Once, it must have spanned the whole world, held it and protected it. Offered some solace. A promise to those left behind.
God will return for you, the soft script said, in the old
prayer language, visible only with the dead ships as backdrop, and only through a telescope.
That was all it said. She had mapped it a hundred times. There was no more.
A promise? A prayer? A blessing? Some kind of direction? She would never know. Something had torn up the rest of the cloak that once draped the sky, and whatever writ or direction or message beyond that had been lost with it.
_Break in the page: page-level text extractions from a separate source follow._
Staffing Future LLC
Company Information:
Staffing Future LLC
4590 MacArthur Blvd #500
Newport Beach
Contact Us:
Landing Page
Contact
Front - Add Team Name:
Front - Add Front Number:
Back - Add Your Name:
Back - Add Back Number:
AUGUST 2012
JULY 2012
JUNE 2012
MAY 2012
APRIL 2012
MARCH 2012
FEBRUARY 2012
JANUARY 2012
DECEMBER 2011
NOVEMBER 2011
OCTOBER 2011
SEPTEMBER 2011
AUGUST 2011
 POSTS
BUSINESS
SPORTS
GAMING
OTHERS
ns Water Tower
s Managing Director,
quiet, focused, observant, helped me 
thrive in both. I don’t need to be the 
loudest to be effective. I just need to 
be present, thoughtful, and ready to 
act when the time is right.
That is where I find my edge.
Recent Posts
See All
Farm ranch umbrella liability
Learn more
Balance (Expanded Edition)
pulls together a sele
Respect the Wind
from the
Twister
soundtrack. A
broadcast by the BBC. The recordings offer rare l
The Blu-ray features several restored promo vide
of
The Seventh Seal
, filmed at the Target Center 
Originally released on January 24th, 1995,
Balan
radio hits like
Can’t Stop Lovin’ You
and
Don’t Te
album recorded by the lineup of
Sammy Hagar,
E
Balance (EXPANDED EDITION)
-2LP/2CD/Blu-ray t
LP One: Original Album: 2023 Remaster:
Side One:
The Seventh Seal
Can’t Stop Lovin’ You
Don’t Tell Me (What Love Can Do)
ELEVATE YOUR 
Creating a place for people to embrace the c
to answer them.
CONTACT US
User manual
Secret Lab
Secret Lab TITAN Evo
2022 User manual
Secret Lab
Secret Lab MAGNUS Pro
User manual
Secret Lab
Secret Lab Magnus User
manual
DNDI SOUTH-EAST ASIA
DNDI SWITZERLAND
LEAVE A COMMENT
God would return for them. They had not been abandoned at the edge of the universe.
They had not been abandoned at all.
***
“A message in the stars?”
“They were able to put a filter over a whole world to keep others out, to shield us. Why would they do it? And, more importantly… councilwoman, why would they tear it down? Why tear it down if they didn’t expect us to return? To escape?”
“Pass this knowledge to a mullah and she will tell you it meant we should stay right where we are, that all will come in good time. If God is returning for us, if there truly is some heavenly writ up there, it simply affirms the Queen’s decision to abandon the program.”
“But it came down. It’s broken!”
“You do not know who tore it, though, do you? That could just as easily have been Iblis making mischief. If you have found anything in the stars, Bakira so Dasheem, you have simply found confirmation of your existence.”
“That isn’t what –“
“If this is the most compelling evidence you have, some tattered dead script in the sky so wildly open to interpretation that the Chenjans would likely tell you it meant the world would explode tomorrow, then I must decline your request for funding.”
“But councilwoman –“
“That is all.”
“Aren’t you at least curious? Don’t you want to know what they hoped for us? Why we’re here, and why they tore down the filter? Don’t you want to see what’s out
there waiting for us?”
“I’m about to go to prayer, matron so Dasheem. And then an early supper. That is enough for me. Ask, instead, why it is not enough for you.”
***
In Mushirah it was full dark, clouded over – no stars.
Bakira stood on the roof, spread her arms.